Problem requirements » Extract every line of text from all the entries below and reproduce each one without any change.

Text data extracted from pages
*****

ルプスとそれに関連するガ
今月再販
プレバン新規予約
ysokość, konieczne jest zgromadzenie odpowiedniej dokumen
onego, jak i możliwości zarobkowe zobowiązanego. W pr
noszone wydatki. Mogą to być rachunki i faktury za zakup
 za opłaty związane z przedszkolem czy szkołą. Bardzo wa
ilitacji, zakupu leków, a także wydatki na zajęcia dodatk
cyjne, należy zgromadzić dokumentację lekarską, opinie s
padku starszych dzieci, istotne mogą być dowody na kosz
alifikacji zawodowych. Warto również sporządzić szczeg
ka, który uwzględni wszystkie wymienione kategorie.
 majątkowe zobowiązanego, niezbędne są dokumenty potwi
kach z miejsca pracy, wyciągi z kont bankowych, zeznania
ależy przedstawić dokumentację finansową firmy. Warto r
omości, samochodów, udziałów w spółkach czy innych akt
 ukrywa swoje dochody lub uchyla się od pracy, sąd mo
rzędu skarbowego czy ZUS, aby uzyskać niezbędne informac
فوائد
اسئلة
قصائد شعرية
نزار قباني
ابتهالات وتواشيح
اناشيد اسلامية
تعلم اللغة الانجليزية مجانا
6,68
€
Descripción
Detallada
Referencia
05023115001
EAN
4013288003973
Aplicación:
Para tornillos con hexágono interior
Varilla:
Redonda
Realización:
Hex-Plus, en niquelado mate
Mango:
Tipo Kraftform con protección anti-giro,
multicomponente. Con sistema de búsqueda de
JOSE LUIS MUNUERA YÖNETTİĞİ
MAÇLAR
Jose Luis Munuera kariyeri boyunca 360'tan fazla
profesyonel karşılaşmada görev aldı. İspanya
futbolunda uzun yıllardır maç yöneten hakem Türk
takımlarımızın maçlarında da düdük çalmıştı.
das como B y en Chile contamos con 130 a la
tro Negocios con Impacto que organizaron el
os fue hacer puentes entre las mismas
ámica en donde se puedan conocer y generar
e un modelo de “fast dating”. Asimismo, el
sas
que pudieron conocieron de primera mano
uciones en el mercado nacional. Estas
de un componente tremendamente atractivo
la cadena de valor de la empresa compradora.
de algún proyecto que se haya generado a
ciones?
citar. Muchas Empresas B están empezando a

*****

Task result »
ルプスとそれに関連するガ
今月再販
プレバン新規予約
ysokość, konieczne jest zgromadzenie odpowiedniej dokumen
onego, jak i możliwości zarobkowe zobowiązanego. W pr
noszone wydatki. Mogą to być rachunki i faktury za zakup
 za opłaty związane z przedszkolem czy szkołą. Bardzo wa
ilitacji, zakupu leków, a także wydatki na zajęcia dodatk
cyjne, należy zgromadzić dokumentację lekarską, opinie s
padku starszych dzieci, istotne mogą być dowody na kosz
alifikacji zawodowych. Warto również sporządzić szczeg
ka, który uwzględni wszystkie wymienione kategorie.
 majątkowe zobowiązanego, niezbędne są dokumenty potwi
kach z miejsca pracy, wyciągi z kont bankowych, zeznania
ależy przedstawić dokumentację finansową firmy. Warto r
omości, samochodów, udziałów w spółkach czy innych akt
 ukrywa swoje dochody lub uchyla się od pracy, sąd mo
rzędu skarbowego czy ZUS, aby uzyskać niezbędne informac
فوائد
اسئلة
قصائد شعرية
نزار قباني
ابتهالات وتواشيح
اناشيد اسلامية
تعلم اللغة الانجليزية مجانا
6,68
€
Descripción
Detallada
Referencia
05023115001
EAN
4013288003973
Aplicación:
Para tornillos con hexágono interior
Varilla:
Redonda
Realización:
Hex-Plus, en niquelado mate
Mango:
Tipo Kraftform con protección anti-giro,
multicomponente. Con sistema de búsqueda de
JOSE LUIS MUNUERA YÖNETTİĞİ
MAÇLAR
Jose Luis Munuera kariyeri boyunca 360'tan fazla
profesyonel karşılaşmada görev aldı. İspanya
futbolunda uzun yıllardır maç yöneten hakem Türk
takımlarımızın maçlarında da düdük çalmıştı.
das como B y en Chile contamos con 130 a la
tro Negocios con Impacto que organizaron el
os fue hacer puentes entre las mismas
ámica en donde se puedan conocer y generar
e un modelo de “fast dating”. Asimismo, el
sas
que pudieron conocieron de primera mano
uciones en el mercado nacional. Estas
de un componente tremendamente atractivo
la cadena de valor de la empresa compradora.
de algún proyecto que se haya generado a
ciones?
citar. Muchas Empresas B están empezando a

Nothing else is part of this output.